Nous sommes en 2026 et le marché de la cryptographie n'est plus ce qu'il était il y a 20 ans, en 2005. Ce laps de temps a forcé la SEC américaine à proposer une proposition visant à réviser les clauses obsolètes du règlement NMS : les règles 611 et 610(e). Soutenant sa proposition du 17 août, la Blockchain Association a envoyé une lettre de commentaires à la SEC.
Tout sur les deux règles
Pour ceux qui ne le savent pas, la règle 611, souvent appelée règle des transactions hors cours, a créé une fragmentation des transactions et une augmentation des coûts en obligeant les investisseurs à se connecter à plusieurs sites avec des cotations protégées, même si ces sites ne fournissent pas la meilleure exécution globale.
Parallèlement, la règle 610(e), qui interdit les marchés verrouillés et croisés, avait pour habitude de fausser la découverte des prix, car les prix affichés ne reflétaient généralement pas avec précision la valeur économique réelle après frais et remises.
Par conséquent, la Blockchain Association soutient la proposition de la SEC selon laquelle la suppression de ces deux règles pourrait améliorer la concurrence, la liquidité et la découverte des prix pour le prochain marché de la cryptographie.
La lettre précise que les deux règles ont
Cela a entraîné une myriade de conséquences dans l'environnement commercial actuel, notamment une augmentation des coûts et une complexité de la structure du marché, une limitation du traitement des ordres et des choix d'exécution, et une contribution à la prolifération des bourses et à la fragmentation des transactions sur les bourses d'actions.
Pourquoi ces règles semblent-elles dépassées en 2026 ?
En effet, le marché actuel de la cryptographie est devenu plus automatisé, interconnecté et technologiquement avancé. De plus, la Blockchain Association soutient que la montée en puissance des titres symboliques nécessite une évolution des règles en matière de valeurs mobilières.
Contrairement aux bourses traditionnelles, les marchés blockchain peuvent offrir des transactions 24 heures sur 24 et 7 jours sur 7, un règlement quasi instantané, des enregistrements transparents et une auto-conservation, tout en utilisant des modèles tels que les AMM, les carnets d'ordres en chaîne et les systèmes basés sur l'intention. Étant donné que ces mécanismes diffèrent des échanges traditionnels, l'association affirme que les règles 611 et 610(e) pourraient ne pas convenir aux marchés en chaîne.
La lettre ajoutait,
La version proposée est également conforme à l'intention de l'administration de promouvoir le leadership des États-Unis dans le domaine des actifs numériques et de la technologie financière.

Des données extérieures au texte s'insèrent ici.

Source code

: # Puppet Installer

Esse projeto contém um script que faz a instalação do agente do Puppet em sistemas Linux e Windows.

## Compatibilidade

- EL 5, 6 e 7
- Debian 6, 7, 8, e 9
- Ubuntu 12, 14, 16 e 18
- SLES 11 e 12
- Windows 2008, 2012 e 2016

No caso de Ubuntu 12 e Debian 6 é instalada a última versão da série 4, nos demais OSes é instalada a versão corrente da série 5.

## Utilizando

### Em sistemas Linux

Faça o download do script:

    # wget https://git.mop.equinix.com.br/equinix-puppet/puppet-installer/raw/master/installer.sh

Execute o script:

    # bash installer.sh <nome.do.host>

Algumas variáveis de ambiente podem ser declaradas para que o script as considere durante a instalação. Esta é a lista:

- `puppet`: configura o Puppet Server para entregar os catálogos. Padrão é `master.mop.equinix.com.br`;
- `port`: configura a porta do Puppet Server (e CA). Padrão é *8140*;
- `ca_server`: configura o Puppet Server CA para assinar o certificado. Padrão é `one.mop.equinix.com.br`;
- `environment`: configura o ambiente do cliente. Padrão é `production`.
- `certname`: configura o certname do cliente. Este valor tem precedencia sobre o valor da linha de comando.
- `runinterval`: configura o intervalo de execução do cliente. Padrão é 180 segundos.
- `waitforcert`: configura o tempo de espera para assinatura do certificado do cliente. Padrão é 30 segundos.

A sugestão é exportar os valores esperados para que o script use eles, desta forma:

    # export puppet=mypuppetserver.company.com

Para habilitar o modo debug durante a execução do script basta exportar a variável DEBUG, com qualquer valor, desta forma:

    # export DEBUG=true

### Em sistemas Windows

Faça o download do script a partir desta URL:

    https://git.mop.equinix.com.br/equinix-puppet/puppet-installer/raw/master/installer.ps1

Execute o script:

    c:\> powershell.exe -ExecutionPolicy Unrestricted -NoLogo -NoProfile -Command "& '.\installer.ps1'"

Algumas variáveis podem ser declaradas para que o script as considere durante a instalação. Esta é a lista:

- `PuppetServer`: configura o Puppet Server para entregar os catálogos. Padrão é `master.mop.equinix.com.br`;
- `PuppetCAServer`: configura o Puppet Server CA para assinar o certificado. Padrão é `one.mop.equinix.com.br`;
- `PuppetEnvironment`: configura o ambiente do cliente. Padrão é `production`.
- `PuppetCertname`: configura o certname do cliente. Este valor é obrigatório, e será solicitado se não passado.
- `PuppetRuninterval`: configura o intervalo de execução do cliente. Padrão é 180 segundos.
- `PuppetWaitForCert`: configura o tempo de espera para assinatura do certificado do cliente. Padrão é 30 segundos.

Quel est le plan après tout ?
Elle souhaite donc que la SEC prenne en compte des facteurs autres que le prix et qu'elle se concentre plutôt sur la rapidité, les coûts, le règlement, la certitude, l'interopérabilité et l'auto-conservation.
De plus, la Blockchain Association souhaite également que la SEC clarifie comment les titres tokenisés peuvent être négociés et réglés à l'aide de pièces stables. Ceci est important, étant donné que la réglementation ne devrait pas empêcher les marchés basés sur la blockchain d’intégrer des actifs tokenisés, des pièces stables et des règlements en chaîne.
Cela fait suite à la proposition récente du président Paul Atkins de sa vision de la « réglementation cryptographique », qui devait être votée le 14 août. Cependant, le vote a été reporté pour permettre aux législateurs de se concentrer d'abord sur l'approbation de la loi CLARITY.
Résumé final
- La règle 611 a créé une négociation fragmentée et une augmentation des coûts, tandis que la règle 610(e) a été utilisée pour fausser la découverte des prix.
- La Blockchain Association soutient pleinement la proposition de la SEC visant à modifier ces deux règles.